● **Exercise aim**: Copy out every line of text in the records below without changing anything, and leave the pictures out of your answer.
=== Begin Enclosure ===
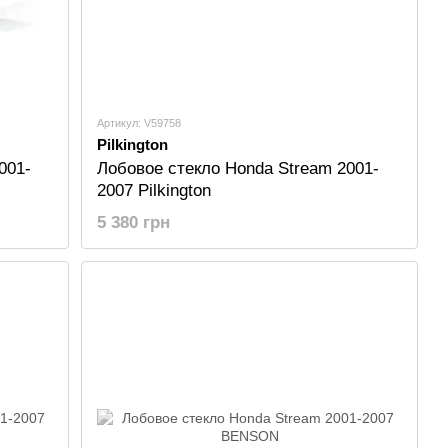
Артикул: V59758
Pilkington
001-
Лобовое стекло Honda Stream 2001-
2007 Pilkington
5 380 грн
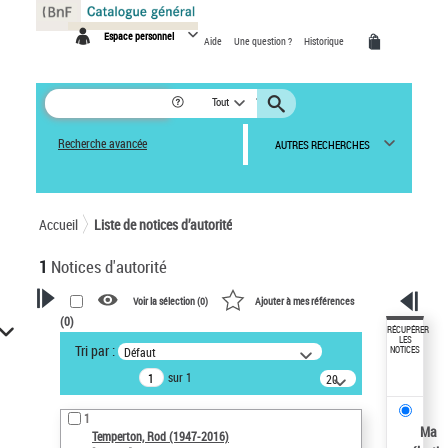
Panneau de gestion des cookies
Espace personnel
Aide
Une question ?
Historique
Tout
Recherche avancée
AUTRES RECHERCHES
Accueil
Liste de notices d’autorité
1
Notices d'autorité
Voir la sélection (
0
)
Ajouter à mes références
(
0
)
VOTRE RECHERCHE
RÉCUPÉRER
LES
Tri par :
Défaut
NOTICES
Recherche avancée dans les
sur 1
notices d’autorité
20
résultats/page
Œuvres liées à l'auteur :
1
Temperton, Rod (1947-2016)
Ma
Temperton, Rod (1947-2016)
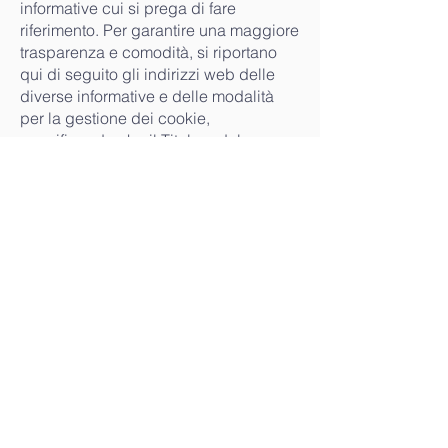
informative cui si prega di fare
riferimento. Per garantire una maggiore
trasparenza e comodità, si riportano
qui di seguito gli indirizzi web delle
diverse informative e delle modalità
per la gestione dei cookie,
specificando che il Titolare del
trattamento non ha responsabilità per
la operatività su questo Sito di cookies
di terze parti.
Responsabilità per operatività di
Cookies di terze Parti
Si richiama in materia quanto previsto
dal Provvedimento Generale del
Garante privacy sui cookies dell’8
Maggio 2014: “Vi sono molteplici
motivazioni per le quali non risulta
possibile porre in capo all’editore
l’obbligo di fornire l’informativa e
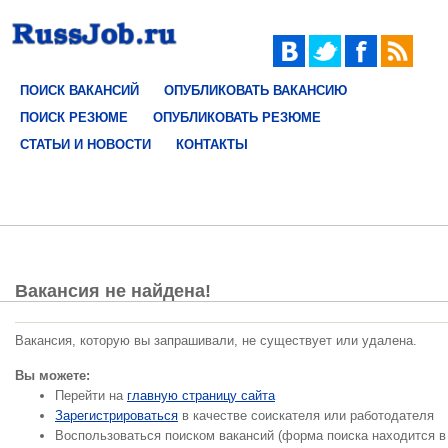
ПОИСК ВАКАНСИЙ
ОПУБЛИКОВАТЬ ВАКАНСИЮ
ПОИСК РЕЗЮМЕ
ОПУБЛИКОВАТЬ РЕЗЮМЕ
СТАТЬИ И НОВОСТИ
КОНТАКТЫ
Вакансия не найдена!
Вакансия, которую вы запрашивали, не существует или удалена.
Вы можете:
Перейти на
главную страницу сайта
Зарегистрироваться
в качестве соискателя или работодателя
Воспользоваться поиском вакансий (форма поиска находится в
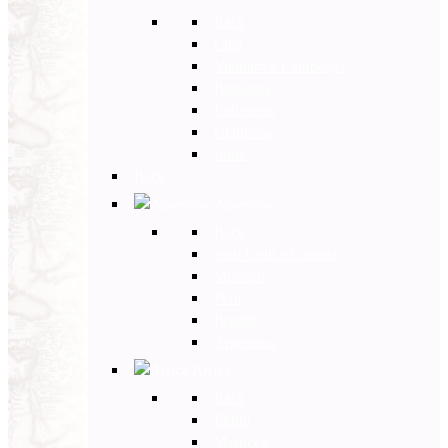
Back
Cina
Vietnam e Cambogia
Birmania
Indonesia
Giappone
India
Back
Americhe
Back
Stati Uniti e Canada
Messico
Perù
Brasile
Argentina
Africa
Back
Egitto
Marocco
=== End Enclosure ===
● **Exercise answer**:
Артикул: V59758
Pilkington
001-
Лобовое стекло Honda Stream 2001-
2007 Pilkington
5 380 грн
Panneau de gestion des cookies
Espace personnel
Aide
Une question ?
Historique
Tout
Recherche avancée
AUTRES RECHERCHES
Accueil
Liste de notices d’autorité
1
Notices d'autorité
Voir la sélection (
0
)
Ajouter à mes références
(
0
)
VOTRE RECHERCHE
RÉCUPÉRER
LES
Tri par :
Défaut
NOTICES
Recherche avancée dans les
sur 1
notices d’autorité
20
résultats/page
Œuvres liées à l'auteur :
1
Temperton, Rod (1947-2016)
Ma
Temperton, Rod (1947-2016)
informative cui si prega di fare
riferimento. Per garantire una maggiore
trasparenza e comodità, si riportano
qui di seguito gli indirizzi web delle
diverse informative e delle modalità
per la gestione dei cookie,
specificando che il Titolare del
trattamento non ha responsabilità per
la operatività su questo Sito di cookies
di terze parti.
Responsabilità per operatività di
Cookies di terze Parti
Si richiama in materia quanto previsto
dal Provvedimento Generale del
Garante privacy sui cookies dell’8
Maggio 2014: “Vi sono molteplici
motivazioni per le quali non risulta
possibile porre in capo all’editore
l’obbligo di fornire l’informativa e
ПОИСК ВАКАНСИЙ
ОПУБЛИКОВАТЬ ВАКАНСИЮ
ПОИСК РЕЗЮМЕ
ОПУБЛИКОВАТЬ РЕЗЮМЕ
СТАТЬИ И НОВОСТИ
КОНТАКТЫ
Вакансия не найдена!
Вакансия, которую вы запрашивали, не существует или удалена.
Вы можете:
Перейти на
главную страницу сайта
Зарегистрироваться
в качестве соискателя или работодателя
Воспользоваться поиском вакансий (форма поиска находится в
Back
Cina
Vietnam e Cambogia
Birmania
Indonesia
Giappone
India
Back
Americhe
Back
Stati Uniti e Canada
Messico
Perù
Brasile
Argentina
Africa
Back
Egitto
Marocco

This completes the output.